If the fact that nearly half of Americans, including those dedicated to a life of spirituality, confess an interest in erotic materials, perhaps it is not that such an interest is sinful and “dirty,” but healthy and normal. Perhaps it would be easier to assist those men and women who truly have reached a point where their interest in sex and their obsession with accessing sexual materials is out of balance with their need for real life intimacy if we could rid culture of the message that sex is filthy except maybe when you do it during a marriage and ideally with the intent of causing a pregnancy. Perhaps the truth isn’t that millions of marriages are threatened by pornography but that they are threatened by the inability of their members to be honest with one another – or even themselves — about desires, pleasures, values, and fantasies. Perhaps if men and women could more freely acknowledge and share information about these things, greater intimacy and understanding would result and, in some cases, less of a need to explore their fulfillment outside of the relationship – or even an increased enjoyment and intimacy by exploring them together, either by actually living those fantasies or merely enjoying them from the safety of their own home.

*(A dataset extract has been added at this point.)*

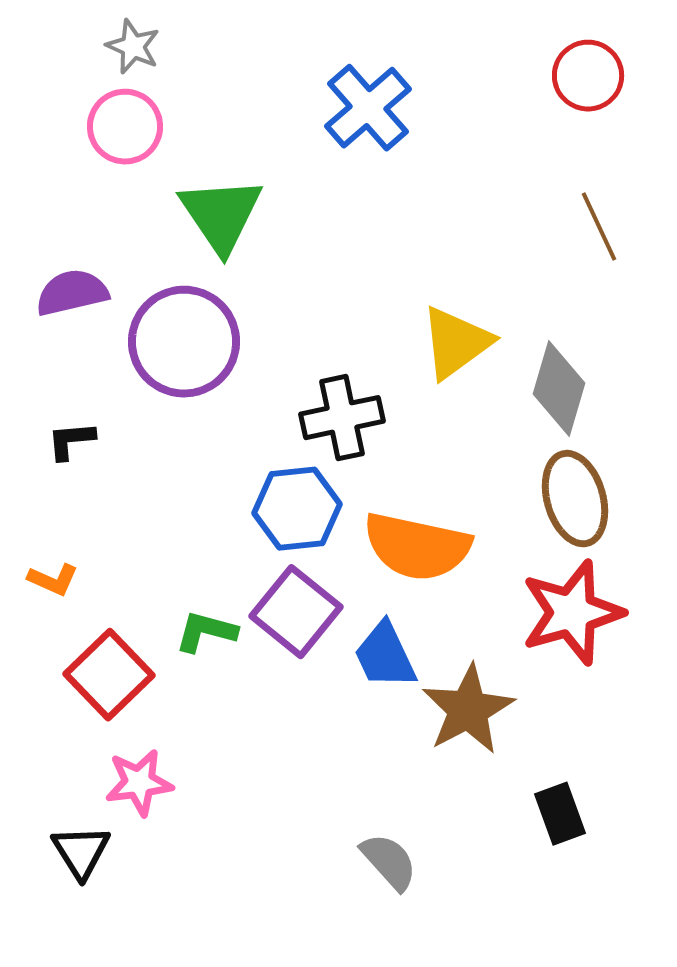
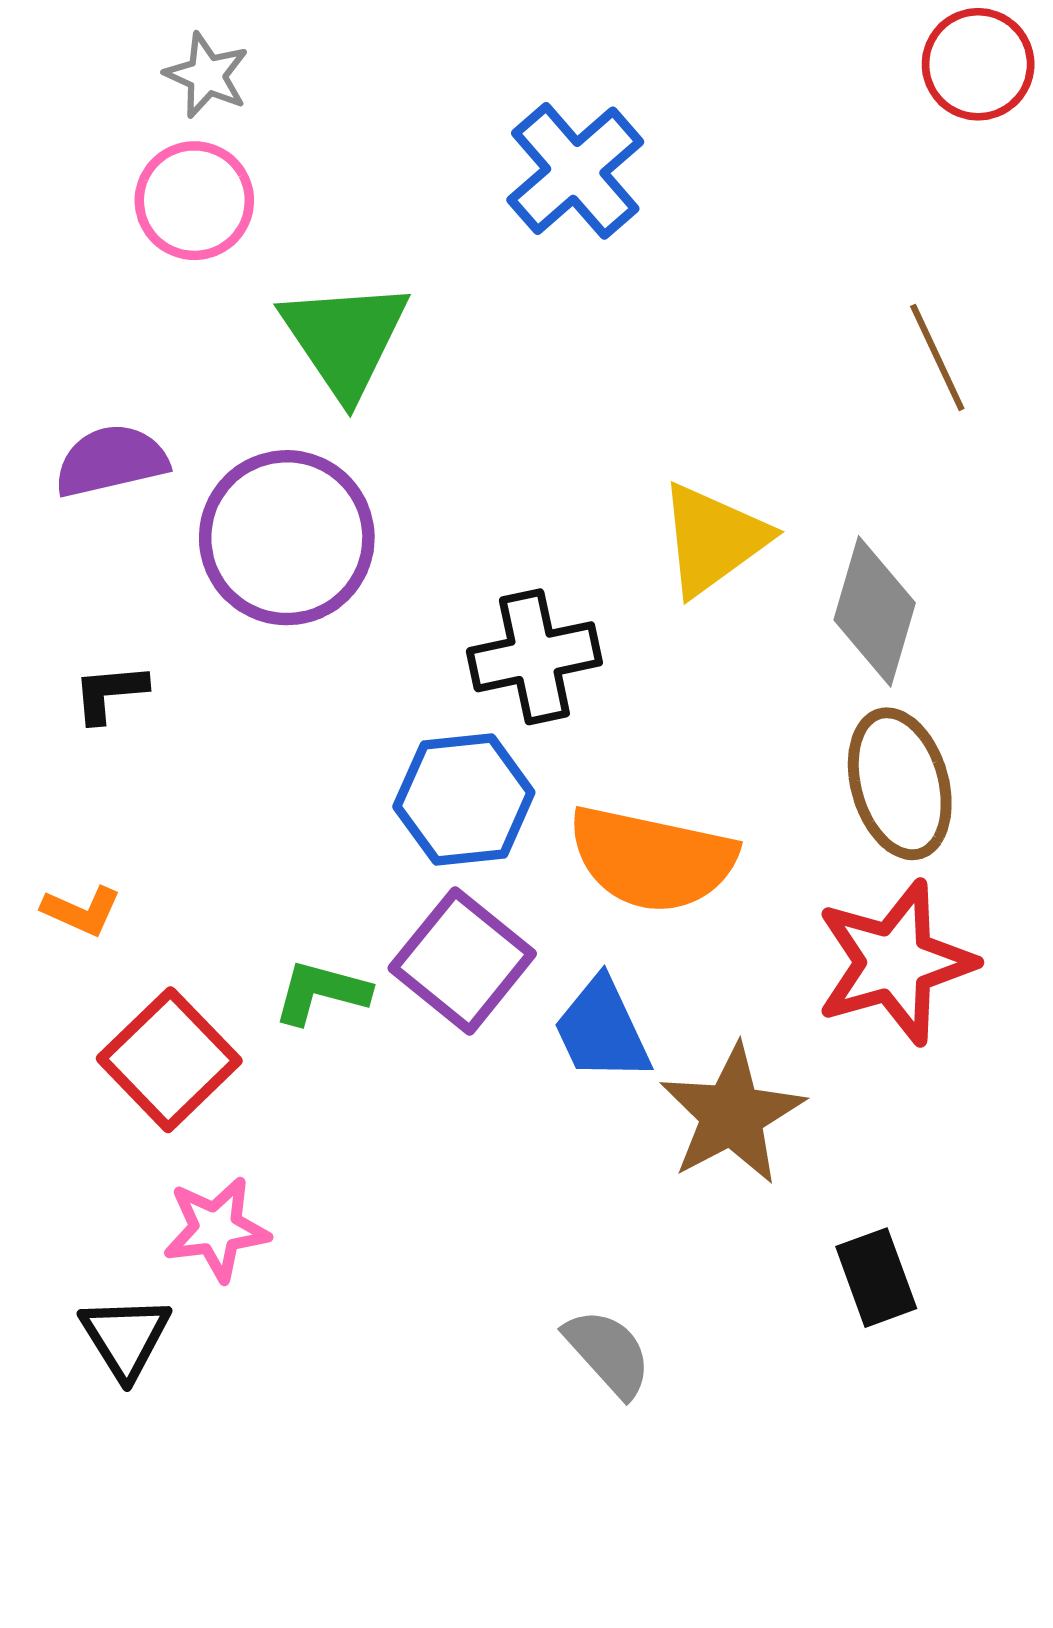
red circle: (588, 76) -> (978, 64), moved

Even Weiss, who is surely benefiting financially from the persecution of those whose interest in porn upsets their partners, admits that “porn addiction” is not about sex at all but, rather, about becoming absorbed by a transcendent experience where the user loses their sense of time and place, ultimately losing themselves however temporarily in a sense of well-being.

Ultimately what fuels the witch hunt hysteria that is the “porn addiction epidemic” is the fundamental belief that pleasure is wrong, especially if it involves someone other than one’s committed partner, even virtually, even in one’s mind, even for a moment. Such a twisted philosophy discourages honest communication and drives a bigger wedge between the sexes than any pornographic video, website, or photo set ever could.